In some embodiments, at block 406, the desiccant material filter is removed from the cavity of the housing of the air purification device. In some embodiments, the air purification device provides an alert that the desiccant material filter is to be removed (e.g., is substantially saturated) and regenerated. In some embodiments, a controller of the air purification device provides an alert via the user interface or via the wireless component to a user device that the desiccant material filter is to be regenerated. In some embodiments, the controller provides the alert based on a timer (e.g., after a threshold amount of time the desiccant material filter is to be regenerated), based on usage (e.g., after a threshold amount of use the desiccant material filter is to be regenerated), based on sensor data (e.g., from a humidity sensor, imaging data, weight data, electrical data of the desiccant material filter such as resistance or voltage measured across the desiccant material filter, etc.), and/or the like. In some embodiments, the desiccant material filter provides a visual indication as it changes from a substantially dry state to a substantially saturated state.

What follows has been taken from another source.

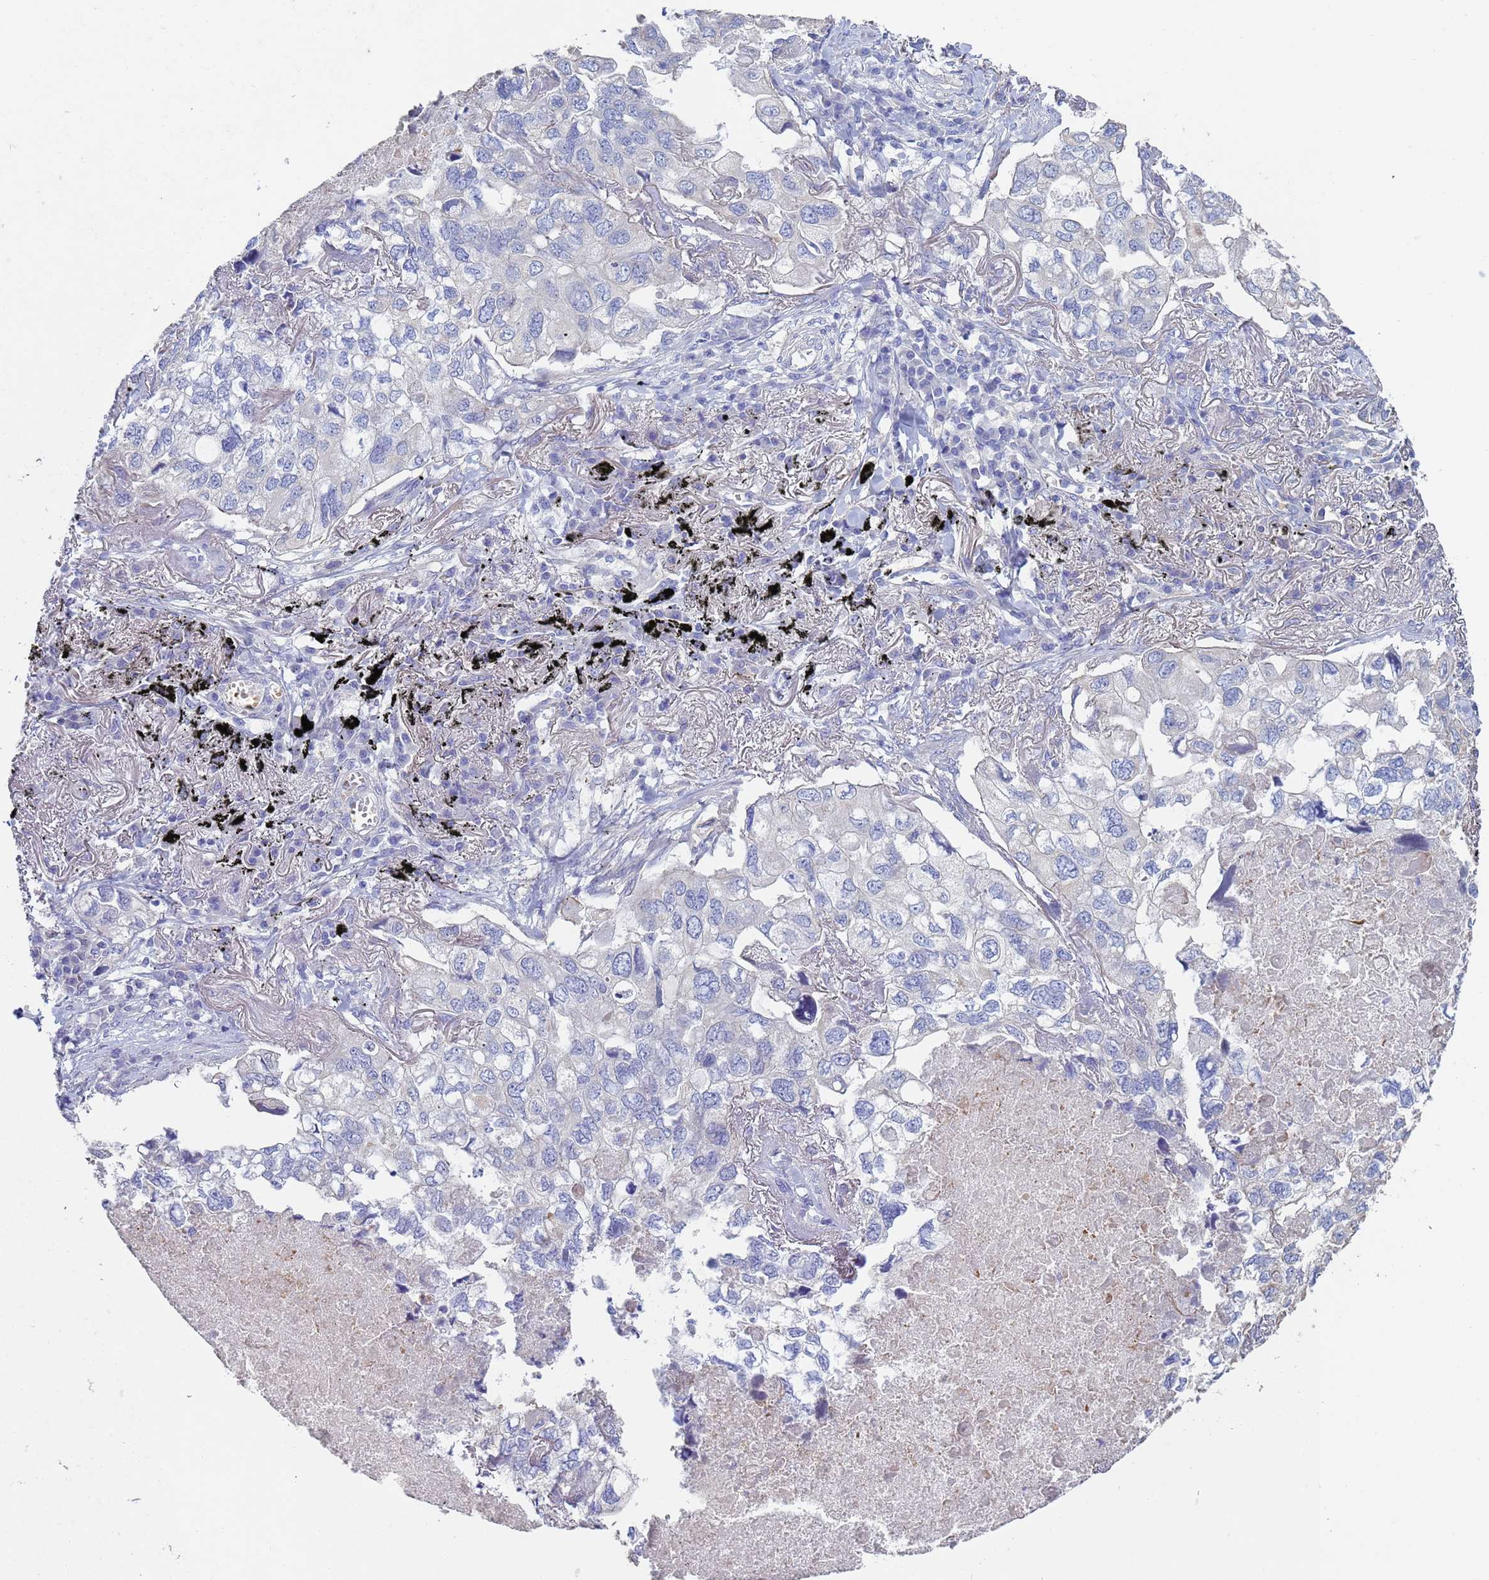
{"staining": {"intensity": "negative", "quantity": "none", "location": "none"}, "tissue": "lung cancer", "cell_type": "Tumor cells", "image_type": "cancer", "snomed": [{"axis": "morphology", "description": "Adenocarcinoma, NOS"}, {"axis": "topography", "description": "Lung"}], "caption": "A high-resolution histopathology image shows IHC staining of lung cancer, which displays no significant expression in tumor cells. The staining is performed using DAB (3,3'-diaminobenzidine) brown chromogen with nuclei counter-stained in using hematoxylin.", "gene": "ABCA8", "patient": {"sex": "male", "age": 65}}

In some examples, the desiccant material filter is a first color when in a substantially dry state and is a second color when in a substantially saturated state.
At block 408, the moisture is caused to be removed from the desiccant material filter via one or more of heat or microwave energy. As the moisture is removed, the contaminants in the moisture are destroyed via the heat and/or microwave energy. Removal of the moisture from (e.g., and accompanying destruction of contaminants in the moisture) the desiccant material filter may be referred to as one or more of regeneration, reactivation, recharging, re-drying, etc. of the desiccant material filter.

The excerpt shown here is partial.